What was clear (to some of us) that a long strike could only be won with ‘the lights going out’; the key issue would be stopping fuel getting into the power stations. In reality, the Tories had bet on the strike lasting no longer than the end of the summer of 1984, beyond which coal stocks would exhaust and the government would be forced to sue for some kind of truce, even with Nottinghamshire and some smaller areas scabbing.

And despite heavy fuel oil being pumped to some of the bigger power stations, it was by no means clear that this short-term fix would get the government through the winter. Which is when Walter Marshall of the Central Electricity Generating Board stepped in, offering the UK nuclear power stations to fill the capacity gap. It is reported that when this was put to the cabinet there was considerable dissent, not least regarding matters of safety, plus also the certainty of the government being finished if it was seen to have risked public safety in  pursuit of a vendetta with the miners. But almost miraculously (for them) things held, and a mild winter plus a growing return of miners to work coordinated by Tory strategists and the media, led to the strike finally being called off, one day to the year it had started.

Community and gender

The strike could not have lasted very long had it not been for the cohesion and solidarity of the mining communities. And central to this was the resilience and activism of the miners’ wives and partners. By the summer of 1984 Women Against the Pit Closure (WAPC) groups had sprung up in every coalfield. Apart from collecting for and running miners’ welfare meals kitchens, it was those women who found a voice, traveling up and down the country, speaking at packed public meetings, trade union branches and student unions.
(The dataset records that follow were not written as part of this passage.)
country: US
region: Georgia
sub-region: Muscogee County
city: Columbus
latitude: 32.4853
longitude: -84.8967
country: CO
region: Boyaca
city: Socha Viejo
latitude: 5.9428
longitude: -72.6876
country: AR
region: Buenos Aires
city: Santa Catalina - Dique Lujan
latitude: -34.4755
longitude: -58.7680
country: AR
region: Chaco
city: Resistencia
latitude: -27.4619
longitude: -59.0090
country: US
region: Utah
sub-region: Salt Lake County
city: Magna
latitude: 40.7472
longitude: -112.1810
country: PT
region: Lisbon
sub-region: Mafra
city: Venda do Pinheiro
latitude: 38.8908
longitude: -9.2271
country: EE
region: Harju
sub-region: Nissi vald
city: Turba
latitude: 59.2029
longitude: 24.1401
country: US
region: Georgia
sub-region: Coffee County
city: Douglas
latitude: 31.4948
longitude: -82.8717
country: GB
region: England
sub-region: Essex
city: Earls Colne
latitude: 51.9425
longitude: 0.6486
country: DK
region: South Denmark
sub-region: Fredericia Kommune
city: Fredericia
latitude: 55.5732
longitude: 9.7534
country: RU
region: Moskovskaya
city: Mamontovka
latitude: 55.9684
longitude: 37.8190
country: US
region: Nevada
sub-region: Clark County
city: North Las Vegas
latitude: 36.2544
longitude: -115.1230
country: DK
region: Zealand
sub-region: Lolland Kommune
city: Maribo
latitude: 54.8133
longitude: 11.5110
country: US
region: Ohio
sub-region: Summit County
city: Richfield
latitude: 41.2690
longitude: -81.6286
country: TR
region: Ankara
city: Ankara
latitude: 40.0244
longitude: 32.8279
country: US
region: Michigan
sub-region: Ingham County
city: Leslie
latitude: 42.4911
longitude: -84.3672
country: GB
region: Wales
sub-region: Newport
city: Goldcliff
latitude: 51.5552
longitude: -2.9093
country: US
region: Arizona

Women also increasingly formed the backbone of many picket lines, stepping in for many miners on bail or in some cases, remanded in custody. Among many impressive displays of solidarity from across the trade union movement, there was of course the rightly celebrated occasion of a lesbian and gay London collective taking food and other supplies to a Welsh mining community. The film Pride is a moving and inspiring record of the solidarity and the breaking-down of taboo and class stereotypes that resulted.

And it was with heads held high that the WAPC groups in many cases led the miners’ marches back to the pits on 5 March 1985, a year on from when the Greatest Strike in British history had begun. The Tories were victorious, but we remember with pride and with sorrow a fight that could – and should – have been won.

[1] The Politics of Thatcherism, Stuart Hall, Martin Jacques et al. (London: Lawrence and Wishart, 1983).

[2] A point over which the late Neil Davidson and I spent many hours and rail station coffees arguing. Evidence of Neil’s superior interpretation of events can be found in his What was Neoliberalism? (Chicago, IL: Haymarket Books, 2023).

[3] A policy paper drawn together by Nicholas Ridley in 1977 which made a series of suggestions – some of them ‘dark ops’ – required for a government to provoke, withstand and win national strikes and other disorders without recourse to emergency legislation.

[4] See Nicholas Jones, former chief industrial correspondent for the BBC during the miners’ strike, If Only…..Some soul searching over the 1984-85 miners’ strike. 2014 speech, Newcastle University – recording available here. Also his book Strikes and the Media (Oxford: Wiley-Blackwell, 1986).